By Raechel Kiesel, Precious Blood Volunteer
One sunny Sunday in December, I found myself in the PBMR hallway watching my friend Essie teach the niece of one of the moms in our Families Forward program how to play a clapping game. It was similar to many of the patty-cake-like games I played as a little kid, but it wasn’t one I had seen before, so I soon turned to Sr. Carolyn, and we tried to clap along with Essie and our new friend. After many rounds of trying and failing, I ended up playing with the young girl. We had both improved just a little, so soon enough we were shouting together, “Right! Left! 1 Right! Left! 1 2 Right! Left! 1 2 3!” and clapping faster and faster, and when we finally made it to 5—which was a major feat, let me tell you—we jumped up and down and cheered. It was then that I remember watching out of the side of my eye as Fr. Kelly walked past us, narrowly avoiding contact with our flailing, clapping limbs, and I realized just how ridiculous I looked at that moment. Not only did I have reindeer antlers on my head, but I had been bent over playing patty cake with a little girl, laughing, shouting, raucous, and happy, in the middle of the hallway on a Sunday. It took me a while after that to realize that, actually, it wasn’t ridiculous at all—not for PBMR. Because that’s what we do here.
Only a month before that, I had been asking Sr. Donna if I could come to the first in-person mothers circle since covid had rendered them virtual. And when I found out that my parents would be visiting that weekend, I asked if my own mom could come too. Of course, she said, “Oh yeah, that would be great!” So that Sunday morning, I sent my dad with my brother to explore the city, and my mom and I went to PBMR. We were one of the first ones there, and still we looked at Sr. Donna and said, “Are you sure that it’s okay if we’re here?” We were feeling the discomfort.

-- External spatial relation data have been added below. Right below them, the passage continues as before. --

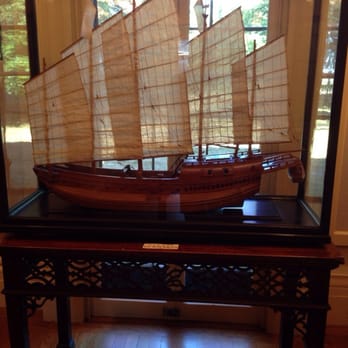
The width and height of the screenshot is (348, 348). Identify the location of intricate detail on table. (245, 280).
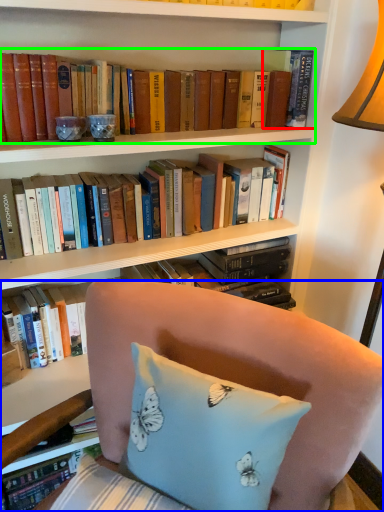
Question: Which is nearer to the book (highlighted by a red box)? chair (highlighted by a blue box) or book (highlighted by a green box).

Choices:
 (A) chair
 (B) book

Answer: (B)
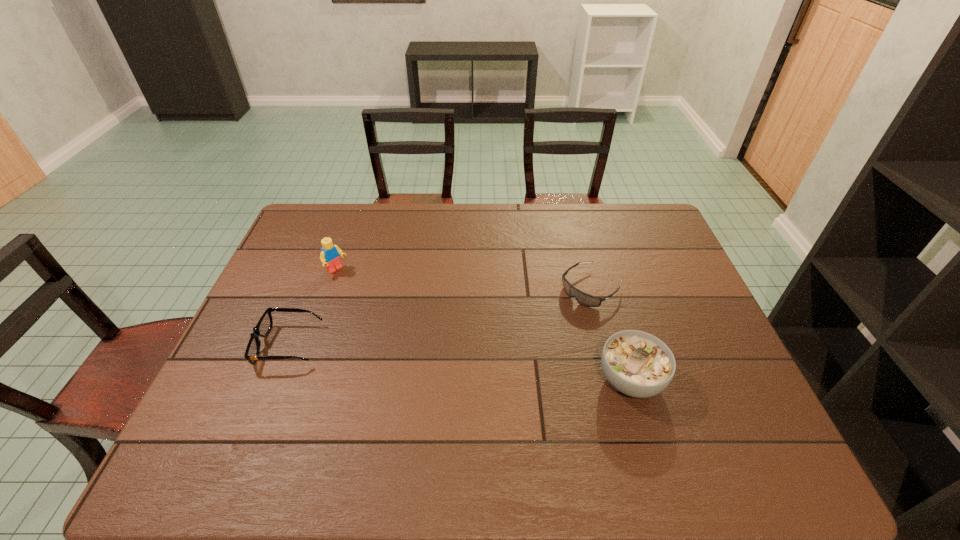
Locate which object is the third closest to the sunglasses. Please provide its 2D coordinates. Your answer should be formatted as a tuple, i.e. [(x, y)], where the tuple contains the x and y coordinates of a point satisfying the conditions above.

[(638, 364)]

Select which object is the third closest to the third shortest object. Please provide its 2D coordinates. Your answer should be formatted as a tuple, i.e. [(x, y)], where the tuple contains the x and y coordinates of a point satisfying the conditions above.

[(330, 254)]

Image resolution: width=960 pixels, height=540 pixels. What are the coordinates of `vacant space that satisfies the following two spatial constraints: 1. on the front side of the Lego; 2. on the left side of the goggles` in the screenshot? It's located at (330, 288).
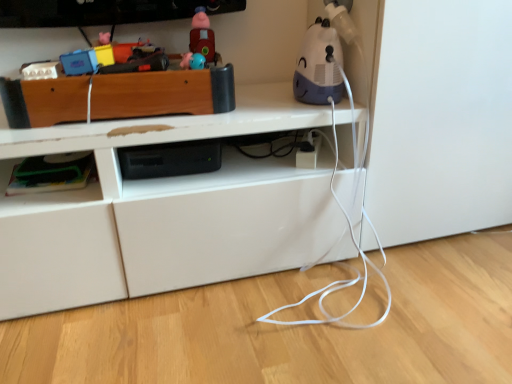
Question: Considering the relative positions of green plastic container at lower left, marked as the second shelf in a top-to-bottom arrangement, and wooden toy box at upper left, which is the 2th shelf in bottom-to-top order, in the image provided, is green plastic container at lower left, marked as the second shelf in a top-to-bottom arrangement, to the left of wooden toy box at upper left, which is the 2th shelf in bottom-to-top order, from the viewer's perspective?

Choices:
 (A) yes
 (B) no

Answer: (A)

Question: Can you confirm if green plastic container at lower left, which is the 1th shelf from bottom to top, is smaller than wooden toy box at upper left, the first shelf in the top-to-bottom sequence?

Choices:
 (A) yes
 (B) no

Answer: (A)

Question: Is green plastic container at lower left, marked as the second shelf in a top-to-bottom arrangement, positioned far away from wooden toy box at upper left, which is the 2th shelf in bottom-to-top order?

Choices:
 (A) no
 (B) yes

Answer: (A)

Question: From a real-world perspective, is green plastic container at lower left, which is the 1th shelf from bottom to top, positioned under wooden toy box at upper left, which is the 2th shelf in bottom-to-top order, based on gravity?

Choices:
 (A) no
 (B) yes

Answer: (B)

Question: Is green plastic container at lower left, marked as the second shelf in a top-to-bottom arrangement, positioned behind wooden toy box at upper left, the first shelf in the top-to-bottom sequence?

Choices:
 (A) no
 (B) yes

Answer: (B)

Question: Considering their positions, is white plastic humidifier at upper right, which ranks as the 2th toy in left-to-right order, located in front of or behind green plastic container at lower left, which is the 1th shelf from bottom to top?

Choices:
 (A) front
 (B) behind

Answer: (A)

Question: Does point (300, 82) appear closer or farther from the camera than point (2, 211)?

Choices:
 (A) farther
 (B) closer

Answer: (A)

Question: Is white plastic humidifier at upper right, which is the first toy from right to left, wider or thinner than green plastic container at lower left, marked as the second shelf in a top-to-bottom arrangement?

Choices:
 (A) wide
 (B) thin

Answer: (B)

Question: Is white plastic humidifier at upper right, which ranks as the 2th toy in left-to-right order, spatially inside green plastic container at lower left, which is the 1th shelf from bottom to top, or outside of it?

Choices:
 (A) outside
 (B) inside

Answer: (A)

Question: From their relative heights in the image, would you say white plastic humidifier at upper right, which is the first toy from right to left, is taller or shorter than rubberized red train at upper center, which ranks as the first toy in left-to-right order?

Choices:
 (A) tall
 (B) short

Answer: (A)

Question: Would you say white plastic humidifier at upper right, which ranks as the 2th toy in left-to-right order, is to the left or to the right of rubberized red train at upper center, which ranks as the first toy in left-to-right order, in the picture?

Choices:
 (A) left
 (B) right

Answer: (B)

Question: Which is correct: white plastic humidifier at upper right, which is the first toy from right to left, is inside rubberized red train at upper center, marked as the second toy in a right-to-left arrangement, or outside of it?

Choices:
 (A) outside
 (B) inside

Answer: (A)

Question: Considering their positions, is white plastic humidifier at upper right, which ranks as the 2th toy in left-to-right order, located in front of or behind rubberized red train at upper center, which ranks as the first toy in left-to-right order?

Choices:
 (A) behind
 (B) front

Answer: (B)

Question: From the image's perspective, relative to wooden toy box at upper left, the first shelf in the top-to-bottom sequence, is green plastic container at lower left, which is the 1th shelf from bottom to top, above or below?

Choices:
 (A) below
 (B) above

Answer: (A)

Question: Does point (0, 192) appear closer or farther from the camera than point (214, 109)?

Choices:
 (A) farther
 (B) closer

Answer: (B)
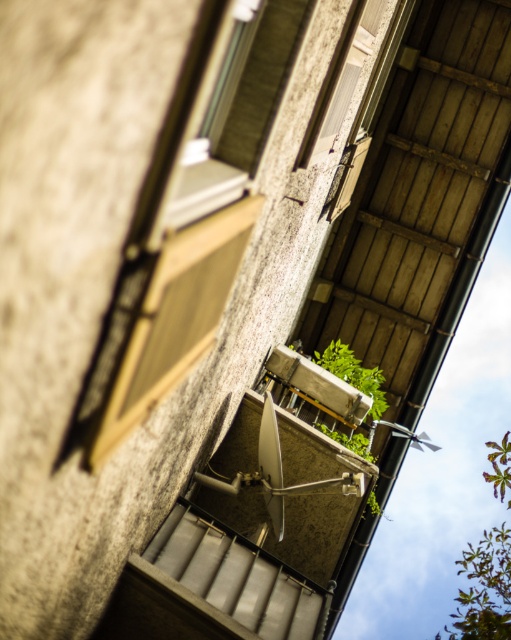
Is green leafy plant at lower right below green leafy plant at center?

Indeed, green leafy plant at lower right is positioned under green leafy plant at center.

Does green leafy plant at lower right have a lesser height compared to green leafy plant at center?

Incorrect, green leafy plant at lower right's height does not fall short of green leafy plant at center's.

Locate an element on the screen. This screenshot has height=640, width=511. green leafy plant at lower right is located at coordinates (484, 589).

Where is `green leafy plant at lower right`? green leafy plant at lower right is located at coordinates (484, 589).

Can you confirm if wooden window frame at upper center is bigger than green leafy plant at center?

As two white women, strangers to gun violence and the grief of having lost a child, we were hyper aware of entering a space that did not belong to us—and yet we were invited in. So we made our name tags, pretended like we were comfortable, and we sat next to each other as the rest of the circle filled with beautiful women from around the neighborhood.
I didn’t expect to have much to share. Here at PBMR, we sit in circle for staff meetings each week, and by that point I had a pattern. Even coming here, I knew that as a white woman, I had so much I needed to learn. So I had decided early on that my primary role was to listen. Which isn’t something I’ve often told myself—to be humbled and value others’ voices over my own.
But in the mothers’ circle that day, when the talking piece got to me, I told a story about losing my grandmother, and the beauty that I got to witness in her final days among my family, how important that was to me. Looking around the circle as I was speaking and teary-eyed, and then as my mom spoke after me, the other women were nodding. They looked at us with faces that knew loss deeply, even the loss that we had felt, losing my grandma, my mom losing her mom. That stood out to me. They didn’t have to let some white girl walk into their circle and try to say something about grief, but they did. Not only that, they listened and encouraged me, and I felt so welcome and loved in a space I didn’t know could be my own.
Jacquelyn Grant, a womanist theologian, makes the case that God is a Black woman and, in fact, manifested “in the community of Black women” (Grant, Jacquelyn. “The Challenge of the Darker Sister.” White Women’s Christ & Black Women’s Jesus, Scholars Press, 1989). In the experience of ancestral Black women, she writes, “They identified with Jesus because they believed that Jesus identified with them. As Jesus was persecuted and made to suffer undeservedly, so were they.” I read these passages years ago, but only now, witnessing the power of the community of Black women who gather at PBMR, do I understand them more clearly. These women incarnate God’s love, strength, and pain in our community, as they’ve done for me.
So our women—our community—are the ones who really decide that hospitality is what we do at PBMR. I know it might have been the founders thinking it over in the beginning, but the mothers sitting in circle that day were the ones to tell me, no, you’re welcome here. Come into this circle, sit with us, be with us. We know your pain, and we can share ours, and the burden can be a bit lighter. We can share healing, too, and laughter, and breakfast, and we can play patty cake and laugh raucously in the middle of the hallway together.